- Pitcher
- Born: July 7, 1966 (age 58) Washington Court House, Ohio, U.S.
- Batted: RightThrew: Right

MLB debut
- April 30, 1990, for the Cleveland Indians

Last MLB appearance
- October 6, 2001, for the Los Angeles Dodgers

MLB statistics
- Win–loss record: 34–54
- Earned run average: 3.54
- Strikeouts: 545
- Saves: 203
- Stats at Baseball Reference

Teams
- Cleveland Indians (1990–1992); Montreal Expos (1993–1995); Chicago White Sox (1995); Cincinnati Reds (1996–1998); Los Angeles Dodgers (1998–2001);

Career highlights and awards
- 2× All-Star (1998, 2001); NL Rolaids Relief Man Award (1997); NL saves leader (1997);

= Jeff Shaw =

American baseball player (born 1966)

Jeffrey Lee Shaw (born July 7, 1966) is an American former professional baseball relief pitcher, who played in Major League Baseball (MLB) for the Cleveland Indians and Chicago White Sox of the American League (AL), and the Montreal Expos, Cincinnati Reds, and Los Angeles Dodgers of the National League (NL), during a 12-year career from 1990 to 2001. He is the father of MLB infielder Travis Shaw.

==Amateur career==
Shaw started his baseball career at Washington Senior High School, located in Washington Court House, Ohio. While he was enrolled at the University of Rio Grande, he attended a tryout camp for the Cincinnati Reds during the summer of 1985, where he received little attention. He and his mother then drove to Columbus, Ohio to try out with the New York Yankees at the home field of New York's Triple-A affiliate, the Columbus Clippers. He drew the interest of scouts by upping the speed on his fastball from 84–85 mph to 93 mph while he played in a semi-professional league in Washington Court House. Shaw played for Cuyahoga Community College-West, but transferred to Cuyahoga Community College to be eligible for the draft. Shaw was selected by the Cleveland Indians with the first pick of the opening round of the January 1986 amateur draft, signing on May 11, 1986.

==Professional career==
Shaw first pitched professionally during 1986 for the Batavia Trojans, a Class A Short Season affiliate of Cleveland. He rose through their farm system, reaching Double-A in 1988 with the Williamsport Bills and Triple-A in 1990 with the Colorado Springs Sky Sox.

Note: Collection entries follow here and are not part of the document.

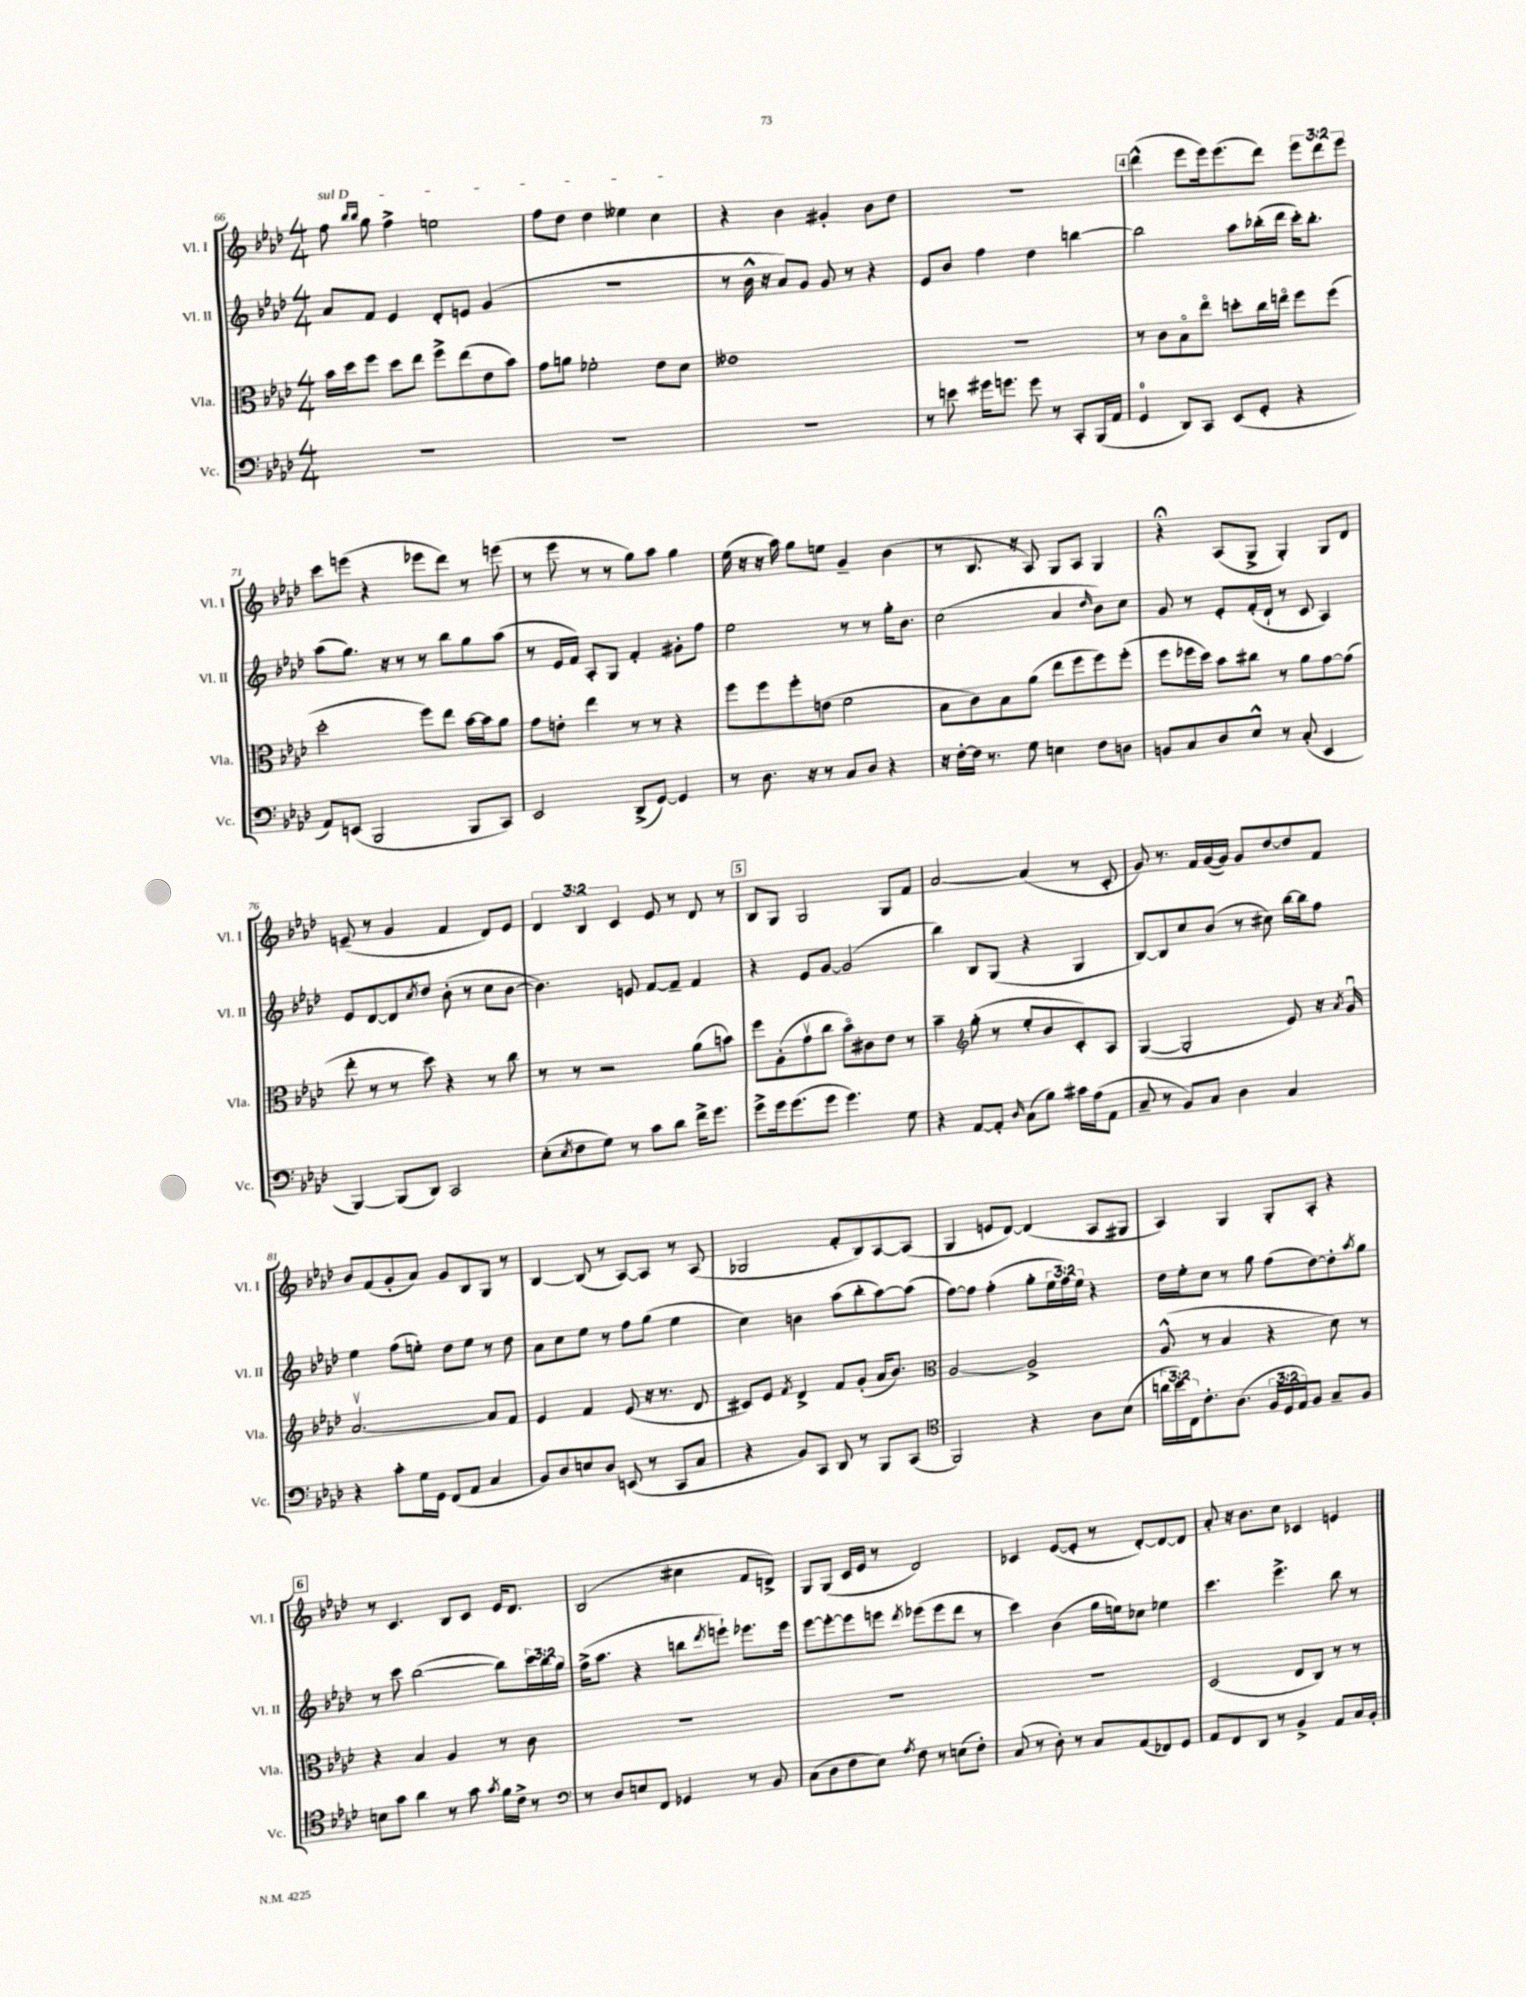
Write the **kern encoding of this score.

**kern	**kern	**kern	**kern
*staff4	*staff3	*staff2	*staff1
*clefF4	*clefC3	*clefG2	*clefG2
*k[b-e-a-d-]	*k[b-e-a-d-]	*k[b-e-a-d-]	*k[b-e-a-d-]
*M4/4	*M4/4	*M4/4	*M4/4
1r	16b-	8a-	8ff
.	16dd-	.	.
.	.	.	16qqbb-
.	.	.	16qqbb-
.	8ff	8f	8gg
.	8dd-	4e-	4ff^
.	8ee-	.	.
.	8ff^	8d-'	2ee
.	(8ee-	8e	.
.	8e-	(4g	.
.	8b-)	.	.
=	=	=	=
1r	8g	1r	8ff
.	8a	.	8dd-
.	2f-'	.	4dd-
.	.	.	4ee--
.	8e-	.	4cc
.	8d-	.	.
=	=	=	=
1r	1e--	8r	4r
.	.	16b-^^	.
.	.	16r	.
.	.	8a-)	4b-
.	.	8g	.
.	.	8g	4g#'
.	.	8r	.
.	.	4r	8b-
.	.	.	8dd-
=	=	=	=
8r	1r	8e-	1r
8e	.	8b-	.
16g#	.	4ff	.
8.g	.	.	.
8g	.	4dd-	.
8r	.	.	.
8CC'	.	[4bb	.
(16BBB-	.	.	.
16AA-	.	.	.
=	=	=	=
4GG	8r	2bb]	(4ddd-^^
.	8c	.	.
8DD-)	8B-o	.	8eee-
8CC	8ee-o	.	16eee-)
.	.	.	(8.eee-
(8EE-	8dd'	8aa-	.
8GG'	16cc	(16bb-'	8ddd-)
.	16eeo	16ddd-	.
4r	8ff	16ccc')	12eee-
.	.	8.bb-'	.
.	.	.	12ddd-
.	(8ff	.	.
.	.	.	12eee-
=	=	=	=
8AA-)	2dd-'	(8aa-	8ccc
(8EE	.	8.gg)	(8eee
2BBB-	.	.	4r
.	.	16r	.
.	.	8r	.
.	8ff)	8r	8eee-
.	8ee-	8bb-	8ddd-)
8BBB-	[16b-	8gg	8r
.	16b-]	.	.
8CC)	8a-	(8aa-	(8eee
=	=	=	=
2EE-	8g	8r	8r
.	8e'	16e-	8eee-
.	.	16f)	.
.	4ee-	8A-'	8r
.	.	8G	8r
(8DD-^	8r	4f'	8gg)
[8GG)	8r	.	8aa-
4GG]	4r	8g#'	4gg
.	.	8ff	.
=	=	=	=
8r	8ff	2ee-	(16ee-
.	.	.	16r
8.D-	8ff	.	16r
.	.	.	16aa-)
.	8ff'	.	8gg
16r	.	.	.
8r	(8e	.	8ee
8C	2f	8r	4g~
8D-	.	8r	.
4r	.	16gg'	(4b-
.	.	8.b-	.
=	=	=	=
16r	8B-	(2cc	8r
[16F'	.	.	.
16F]	8c)	.	8.B-
8.r	.	.	.
.	8B-	.	.
.	.	.	16r
8G	(8a-	.	8A-)
4E	8ee-	4a-	8G
.	8ff	.	8A-
.	.	16qqdd-	.
8F	8ff)	8b-)	4G
8D	(8ff'	8cc	.
=	=	=	=
8BB	8ff	8g	4r;
8C	16ff-	8r	.
.	16dd-)	.	.
8D-	8b-	8e-'	(8A-
8E-^^	8cc#	(16f'	8G^
.	.	16d-`	.
8r	8r	8r	4G')
(8C'	8a-	8c	.
4EE-	[8g	4A-)	8G
.	(8g]	.	8d-
=	=	=	=
[4BBB-)	8ee-'	8e-	(8e~
.	8r	[8d-	8r
(8BBB-]	8r	8d-]	4g
.	.	8qcc	.
8DD-)	8dd-)	8dd-	.
2CC	4r	(8b-'	4f
.	.	8r	.
.	8r	8cc	8d-)
.	8cc	[8b-	8e
=	=	=	=
(8E-'	8r	4.b-])	6d-
8qE-	.	.	.
8F	8r	.	.
.	.	.	6B-
8G)	2r	.	.
.	.	.	6c
8r	.	8e	.
8c	.	[8f	8e-
8d-	.	8f~]	8r
16f^	(8a-	4f	8d-
8.g	.	.	.
.	8b)	.	8r
=	=	=	=
8g^	8ff	4r	8B-
16g	(8A-'	.	8G
(8.g	.	.	.
.	8gv	8e-	2G
8g	8cc	[8g	.
4.g)	8b-o)	(2g]	.
.	8c#	.	.
.	8e-	.	8G
8G	8r	.	8f
=	=	=	=
4r	4b-~	4bb-)	[2a-
*	*clefG2	*	*
[8AA-	(8gg'	8B-	.
8AA-']	8r	(8G	.
16qqD-	.	.	.
(8C	8ee-'	4r	(4a-]
8B-)	8b-	.	.
16c#	8c')	4G	8r
(16A-	.	.	.
8AA-	8A-	.	8c'
=	=	=	=
8C~	([4G	[8B-)	8g)
8r	.	8B-]	8.r
8BB-)	2G']	8cc	.
.	.	.	16f
8C	.	(8b-	([16g
.	.	.	16g])
4D-	.	8r	8g
.	.	8cc#)	[8dd-
4C	8e-)	[16bb-	8dd-]
.	.	16bb-]	.
.	16r	8ff	8f
.	8qa-	.	.
.	16gu	.	.
=	=	=	=
4r	[2.a-v	4ee-	8b-
.	.	.	(8f
8c'	.	(8ff	8g'
16G	.	8ee')	8a-)
16GG	.	.	.
(8FF	.	8dd-	8g
8AA-	.	8ee	8B-
4C	8a-]	8r	8G
.	8f	8dd-	8r
=	=	=	=
8BB-)	4e-	8a-	[4B-
8D-	.	8cc	.
8E	4f	8ee-	(8B-]
8D-	.	8r	8r
(8EE	(8e-	8ff	[8A-)
8r	16r	(8gg	8A-]
.	8.r	.	.
8CC	.	4ee-	8r
8C	8d-	.	(8A-
=	=	=	=
4r	8c#)	4cc)	2G-
.	8e-	.	.
.	8qf	.	.
8BB-)	4d-^	4b	.
8CC	.	.	.
8DD-	8f	(8aa-	8f'
8r	(8g'	8bb-'	8B-)
8BBB-	16a-	[8aa-)	[8A-
.	8.b-)	.	.
(8CC	.	(8aa-]	(8A-]
=	=	=	=
*clefC4	*clefC3	*	*
2FF)	[2A-	[8ff)	4G
.	.	8ff]	.
.	.	(4ff'	8e
.	.	.	[8d-)
4r	2A-^]	8gg'	(4d-]
.	.	24ee-	.
.	.	24ff)	.
.	.	24ee-	.
8A-	.	4r	8A-
(8B-	.	.	8G#
=	=	=	=
24a	(8A-^^	16dd-	4A-)
24b-)	.	.	.
.	.	16ee-'	.
24C	.	.	.
8.c'	8r	8cc	.
.	4B-	8r	4G
(8.A-	.	.	.
.	.	8gg	.
24F	4r	(8ff	8G'
24D-	.	.	.
24E-)	.	.	.
8F	.	[8dd-)	8A-'
8G~	8d-)	8dd-']	4r
.	.	8qaa-	.
8F	8r	8gg	.
=	=	=	=
8B	4r	8r	8r
8g	.	8ccc	4.c
4a-	4B-	([2bb-	.
8r	4A-	.	8B-
8g	.	.	8c
8qg	.	.	.
16f	8r	8bb-])	16e-
16c^	.	.	8.d-
8r	8c	24ccc	.
.	.	24bb-	.
.	.	24gg	.
=	=	=	=
*clefF4	*	*	*
8r	1r	(16ff^	(2B-
.	.	8.aa-	.
8D-	.	.	.
8E	.	4r	.
8FF	.	.	.
4GG-	.	8bb	4cc#
.	.	8qddd-	.
.	.	8eee`)	.
8r	.	8.eee-	8f
8BB-	.	.	8d^)
.	.	16eee-	.
=	=	=	=
(8C	1r	[8eee-	8G
8D-	.	8eee-'_	(8G
8F	.	8eee-]	16c
.	.	.	16e-
8E-)	.	8eee	8r
8qA-	.	8qddd-	.
8F	.	(8eee-	2d-)
8r	.	8eee-	.
(8E	.	8ddd-	.
8F')	.	8r	.
=	=	=	=
(8C	1r	4ccc)	4c-
8r	.	.	.
8D-')	.	(4b-	([8e-
8r	.	.	8e-']
8C	.	16gg	8r
.	.	16ee)	.
(8AA-	.	8cc-	[8d-')
8FF-)	.	4ee-	8d-_
8GG	.	.	8d-]
=	=	=	=
8AA-	(2D-	4.ccc	8a-'
8FF	.	.	16r
.	.	.	8.b-
8DD-	.	.	.
8r	.	4.eee-^	8cc
4BB-^	8E-	.	4c-
.	8C)	.	.
8AA-	8r	8bb-	4e
16C	8r	8r	.
16BB-'	.	.	.
==	==	==	==
*-	*-	*-	*-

Shaw made his major-league debut on April 30, 1990. He played three seasons with Cleveland, then became a free agent.

In November 1992, Shaw signed with the Kansas City Royals, who traded him the following month to the Montreal Expos in a multi-player deal. Shaw then played for Montreal during the 1993–1995 seasons. In August 1995, Montreal traded Shaw to the Chicago White Sox in exchange for pitcher José DeLeón. After finishing the season with the White Sox, Shaw again became a free agent.

In January 1996, Shaw signed with the Cincinnati Reds, allowing him to commute to the ballpark from his home in Washington Court House. He played for the Reds until July 1998, when he was traded to the Los Angeles Dodgers. Shaw played another three seasons before retiring; his final MLB appearance was on October 6, 2001.

===Trade to the Dodgers===
On July 4, 1998, the Reds traded Shaw to the Dodgers for Paul Konerko and Dennys Reyes. This trade was not what Shaw wanted. He had signed a three-year extension (to begin in 1999) with the Reds after the 1997 season. Though he could have negotiated for a higher rate elsewhere, he was willing to sign a contract with the Reds at a discount since he could live at his home in Washington Court House. Shaw's agent stated they asked Reds general manager Jim Bowden for a no-trade clause, but he would not agree to one.

Shaw was asked during a Reds game to leave the dugout to take a call from Bowden, and was told he was being traded. Learning it was to the Dodgers, Shaw said it was "the farthest place from Washington Court House." Because Shaw had so recently signed a long-term contract, he was entitled to ask for a trade. To keep Shaw, Dodgers general manager Kevin Malone ended up spending more than he bargained for, signing Shaw to a three-year, $15 million contract making him the second-highest paid closer in the league. Shaw's wife and children subsequently moved out to California with him.

===Career summary===
Shaw received many accolades and awards during his career. In 1997, he won the Rolaids Relief Man Award for the National League, as he led the league with 42 saves and recorded a 2.38 earned run average (ERA). He was also selected to the National League All-Star team twice, once in 1998 and again in 2001. He was selected in 1998 as a member of the Cincinnati Reds, but was traded to the Los Angeles Dodgers at the beginning of the All-Star break, thus his first game he pitched as a Dodger was in the 1998 All-Star Game. Shaw featured a split-finger fastball as his strikeout pitch.

==Family==
Shaw is married with three children. His son, Travis Shaw, also became an MLB player.